ABIERTO DESDE 1.987

 

INTRODUCCIÓN

“BAR AJOBLANCO “

(Con todos sus condimentos: que no farte de ná)'

     Situada al suroeste de la Península Ibérica, Sevilla se levanta a pocos metros del nivel del mar en la margen izquierda del río Guadalquivir, sobre la llanura central de la provincia. Su clima pertenece al Mediterráneo húmedo, si bien su proximidad con el Océano Atlántico le “propicia” inviernos algo fríos dentro de sus amables temperaturas, si amables fueran los 45º de algunos días de julio o agosto o los -2º de algunas noches de diciembre. Pero eso no se nota en esta esquina de la calle Alhóndiga.

     El latir diario sevillano se debate a través del continuo tira y afloja entre la tradición y el modernismo, entre las costumbres arraigadas y el empuje del tiempo, la sal y la pimienta, el azahar y la yerbabuena. Hay algunos días en los que Sevilla parece que hubiera olvidado sus viejos aromas, tan apegados, pero en cualquier calle despiertan, en cualquier rincón afloran como si el tiempo no hubiera pasado... y es a la vez este contraste caprichoso de ambiente cosmopolita y folclore añejo el que aporta ese ambiente mágico de ciudad antigua pero abierta a lo por venir, al aliño futurista con aceite de oliva.

     En una calle que hace siglos fue arteria principal de la ciudad, en uno de sus barrios más clásicos, Santa Catalina, y en pleno casco antiguo, Ajoblanco es un rincón que con el paso de los años ha ido configurando un ambiente distinto y cuyo único secreto se esconde en la diversidad de clientes y amigos que lo visitan. La comida y la música tienen un denominador común: lo hacemos variado y lo mejor que podemos.

     Abrimos en septiembre de 1987 y las tapas a lo largo de estos 15 años siguen variando: de los potajes a la musaka, del choucroute a la comida centroamericana, de los boquerones en vinagre a la alcachofa rellena de carne, pasando por la paella, las migas de pan con ajo, el gazpacho andaluz... o el de almendra y ajo que da nombre al bar.

     En música hay de todo. Raices de blues, soul o jazz, flamenco, fusión latina, pop y brasileña.
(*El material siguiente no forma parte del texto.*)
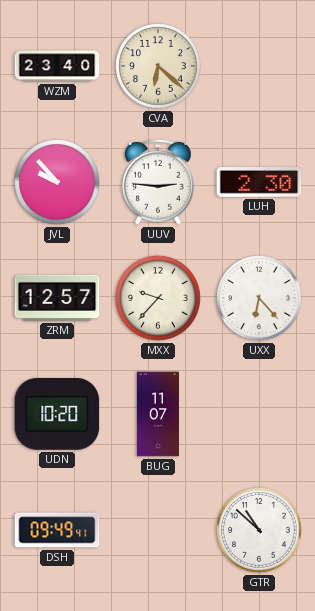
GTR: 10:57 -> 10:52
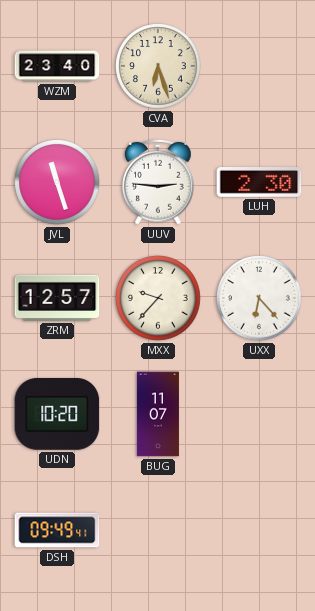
CVA: 6:22 -> 6:27
JVL: 9:53 -> 11:27
GTR: 10:52 -> none
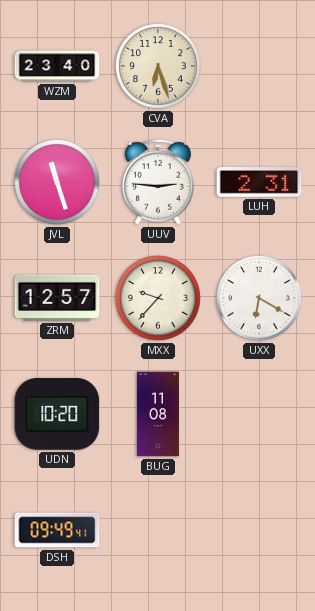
LUH: 2:30 -> 2:31
UXX: 6:23 -> 6:20
BUG: 11:07 -> 11:08
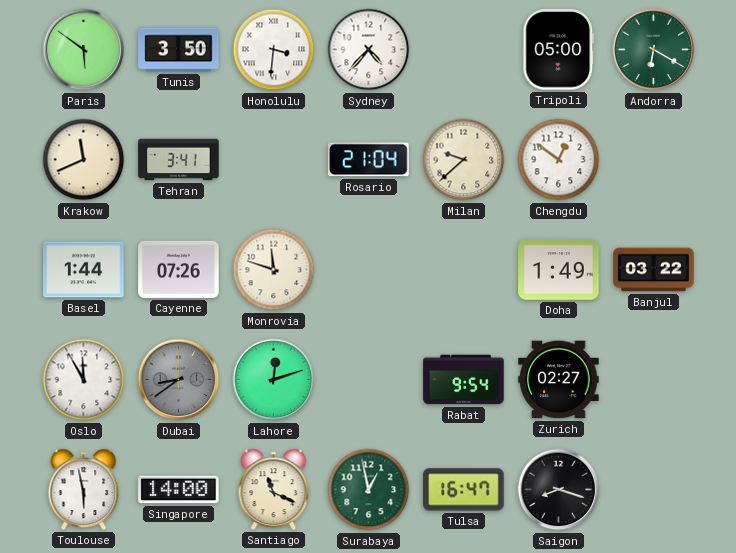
Ensaladas musicales de cualquier parte del planeta, sonidos a la carta donde no falta el rock progresivo  de los años 70; incluidos los grupos de aquí y de otros países europeos como Premiata Forneria Marconi, Focus, Amon Düll, Embryo... aquí se puede escuchar desde canción sudamericana a John Mayall o Soft Machine, Caetano Veloso o Camarón.

     Situado en una zona muy flamenca, junto a la casa del gran guitarrista Niño Ricardo, por aquí no deja de sonar algún cante jondo o filigrana moderna. En definitiva, un ambiente distendido y natural, sin apartarse de las más elementales reglas de la cortesía /  simpatía y el buen rollo. Quiérenos un poco, nosotros te apreciamos y respetamos: vengas de donde vengas, si nos visitas, procuraremos demostrártelo sin derramarte el café, que también tenemos.

     PD 1. Te gustará la colección de carteles.

     PD 2. Libro de reclamaciones con recortes y censura previa.